Money to Burn? Invest in Functional Debt

But is there a flip side to this?  I think there is and the term I would use is Functional Debt.  This is tied firmly in the YAGNI camp and relates to functionality that is developed without a need (or worse still a test).  Applying too much design, or developing generic frameworks with no business reason to do so inevitably leads to a solution which is over-engineered.  Of course, over-engineering as a term has been around for a long time, but I prefer the term Functional Debt, because this ties it back to money in a similar way to Technical Debt.

Debt is a term that evokes emotion and is easy for people to identify with and it is this capacity of the term to clarify the issue with a certain practise.  Over-engineering as a term doesn't evoke the same response and certainly doesn't suggest a loss of money in the same way that Debt does.

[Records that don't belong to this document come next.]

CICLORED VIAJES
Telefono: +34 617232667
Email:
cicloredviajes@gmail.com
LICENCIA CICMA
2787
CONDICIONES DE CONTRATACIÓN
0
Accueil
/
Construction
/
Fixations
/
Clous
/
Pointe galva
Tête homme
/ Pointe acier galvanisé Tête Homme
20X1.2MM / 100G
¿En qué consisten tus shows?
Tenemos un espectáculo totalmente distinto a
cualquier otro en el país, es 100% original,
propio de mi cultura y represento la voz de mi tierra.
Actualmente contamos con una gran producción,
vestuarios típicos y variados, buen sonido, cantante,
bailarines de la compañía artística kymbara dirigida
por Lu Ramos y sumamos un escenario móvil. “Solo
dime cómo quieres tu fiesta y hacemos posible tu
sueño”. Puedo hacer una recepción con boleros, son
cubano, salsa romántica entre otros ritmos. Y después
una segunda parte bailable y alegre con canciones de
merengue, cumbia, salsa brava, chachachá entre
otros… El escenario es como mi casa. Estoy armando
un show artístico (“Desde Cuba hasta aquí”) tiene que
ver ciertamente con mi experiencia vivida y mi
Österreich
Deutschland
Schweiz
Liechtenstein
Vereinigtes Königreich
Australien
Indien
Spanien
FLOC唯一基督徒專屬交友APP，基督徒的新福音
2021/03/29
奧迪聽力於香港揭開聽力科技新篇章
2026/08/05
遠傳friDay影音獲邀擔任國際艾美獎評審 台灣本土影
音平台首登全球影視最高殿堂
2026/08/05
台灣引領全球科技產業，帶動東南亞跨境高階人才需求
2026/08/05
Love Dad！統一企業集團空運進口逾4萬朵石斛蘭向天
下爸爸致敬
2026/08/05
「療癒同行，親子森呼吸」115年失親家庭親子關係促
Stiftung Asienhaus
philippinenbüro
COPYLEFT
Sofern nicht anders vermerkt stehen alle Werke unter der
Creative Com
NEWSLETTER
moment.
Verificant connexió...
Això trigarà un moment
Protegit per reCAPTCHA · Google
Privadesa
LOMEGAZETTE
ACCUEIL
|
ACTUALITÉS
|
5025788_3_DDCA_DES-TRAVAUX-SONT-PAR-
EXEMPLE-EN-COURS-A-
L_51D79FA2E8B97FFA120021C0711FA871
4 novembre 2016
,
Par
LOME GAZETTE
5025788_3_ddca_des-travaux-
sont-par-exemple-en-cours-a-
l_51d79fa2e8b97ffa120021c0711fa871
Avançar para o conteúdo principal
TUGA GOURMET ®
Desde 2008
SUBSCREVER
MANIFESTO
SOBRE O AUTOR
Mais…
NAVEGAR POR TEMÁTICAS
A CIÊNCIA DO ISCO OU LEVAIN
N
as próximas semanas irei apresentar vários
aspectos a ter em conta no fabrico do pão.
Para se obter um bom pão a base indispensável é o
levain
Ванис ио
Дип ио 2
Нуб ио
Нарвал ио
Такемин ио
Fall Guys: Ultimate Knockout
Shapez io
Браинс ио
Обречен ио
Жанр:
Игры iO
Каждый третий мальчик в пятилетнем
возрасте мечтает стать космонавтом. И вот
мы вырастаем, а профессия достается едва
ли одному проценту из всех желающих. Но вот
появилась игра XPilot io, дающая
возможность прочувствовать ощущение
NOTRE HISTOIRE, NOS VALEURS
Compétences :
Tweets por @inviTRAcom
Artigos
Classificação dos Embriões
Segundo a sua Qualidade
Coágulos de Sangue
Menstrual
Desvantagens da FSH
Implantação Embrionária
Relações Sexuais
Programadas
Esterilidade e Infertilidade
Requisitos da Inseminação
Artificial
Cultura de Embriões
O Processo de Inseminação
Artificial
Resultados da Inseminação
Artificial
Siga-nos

There are of course direct, easily measurable costs involved in creating unused functionality and that is the development costs, however, there are many more subtle costs that are easy to overlook.  There is the missed opportunity costs associated with not doing the right thing.  There is the project overhead costs in maintaining code that is not used.  There is the project overhead costs in increased complexity and time for the standard day to day activities of testing and refactoring.  There is the increased maintenance costs since it is now harder to understand the code for support personnel...

One of the biggest causes for Functional Debt I have seen is a lack of customer (business) involvement or direction.  Left to their own devices, IS departments naturally build overly- complex solutions to simple problems.  Without a business value attached to a piece of functionality (actually to a problem that is solved by a piece of functionality) it is only too easy for the IS department to burn money like there's no tomorrow.